1. Introduction
Recent Internet protocols have been carefully designed to be easily extensible in certain areas. In particular, many protocols, including but not limited to MIME [RFC2045], are capable of carrying arbitrary labeled content. A mechanism is needed to label such content and a registration process is needed for these labels, to ensure that the set of such values is developed in an orderly, well- specified, and public manner. This document defines media type specification and registration procedures that use the Internet Assigned Numbers Authority (IANA) as a central registry. Historical Note The media type registration process was initially defined for registering media types for use in the context of the asynchronous Internet mail environment. In this mail environment there is a need to limit the number of possible media types, to increase the likelihood of interoperability when the capabilities of the remote mail system are not known. As media types are used in new environments in which the proliferation of media types is not a hindrance to interoperability, the original procedure proved excessively restrictive and had to be generalized.
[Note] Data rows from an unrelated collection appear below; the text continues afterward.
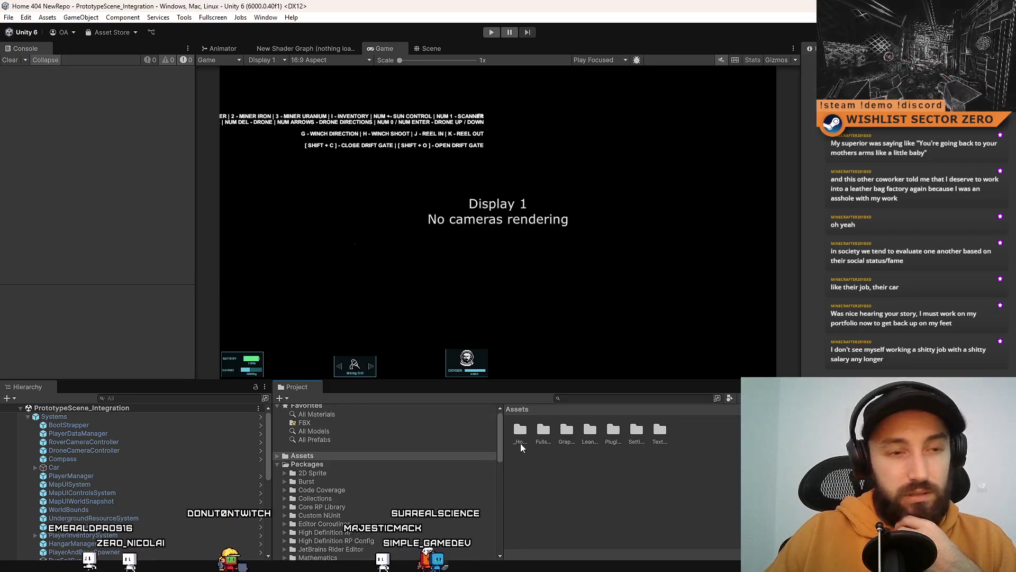
{"action": "left_click", "coordinate": [355, 460]}
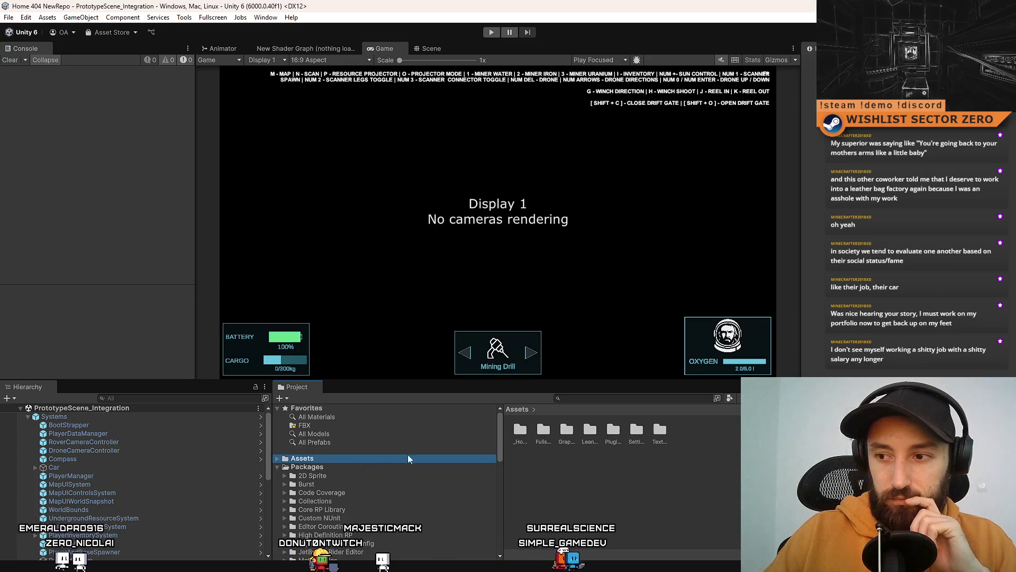
{"action": "left_click", "coordinate": [585, 399]}
{"action": "type", "text": "run fall"}
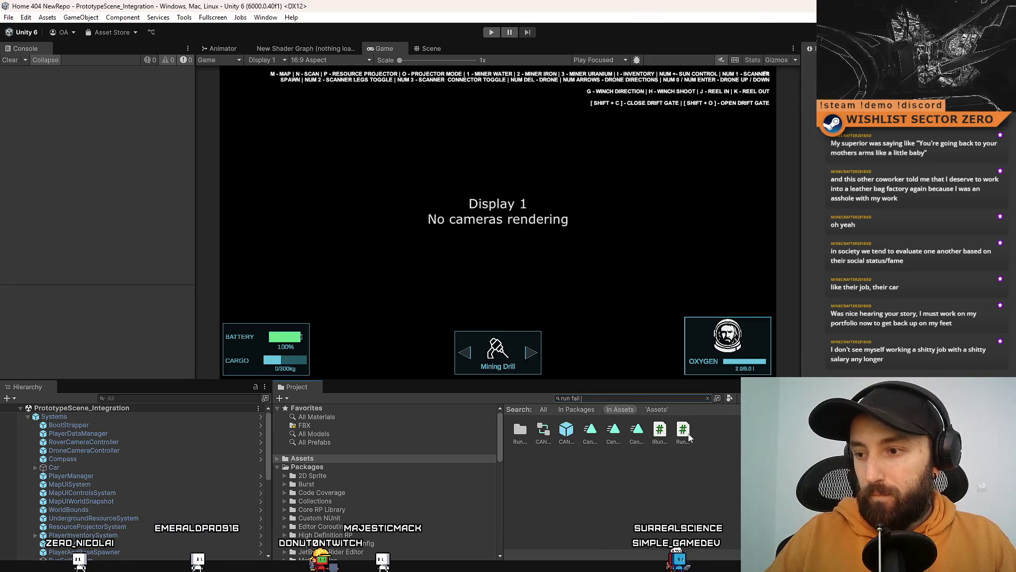
Open RunFailSystem.cs in Visual Studio and close all other code tabs
{"action": "left_click", "coordinate": [683, 431]}
{"action": "double_click", "coordinate": [684, 431]}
This was initially done in [RFC2048], but the procedure defined there was still part of the MIME document set. The media type specification and registration procedure has now been moved to this separate document, to make it clear that it is independent of MIME. It may be desirable to restrict the use of media types to specific environments or to prohibit their use in other environments. This revision attempts for the first time to incorporate such restrictions into media type registrations in a systematic way. See Section 4.9 for additional discussion.
1.1. Conventions Used in This Document
The key words "MUST", "MUST NOT", "REQUIRED", "SHALL", "SHALL NOT", "SHOULD", "SHOULD NOT", "RECOMMENDED", "MAY", and "OPTIONAL" in this document are to be interpreted as described in [RFC2119]. This specification makes use of the Augmented Backus-Naur Form (ABNF) [RFC4234] notation, including the core rules defined in Appendix A of that document.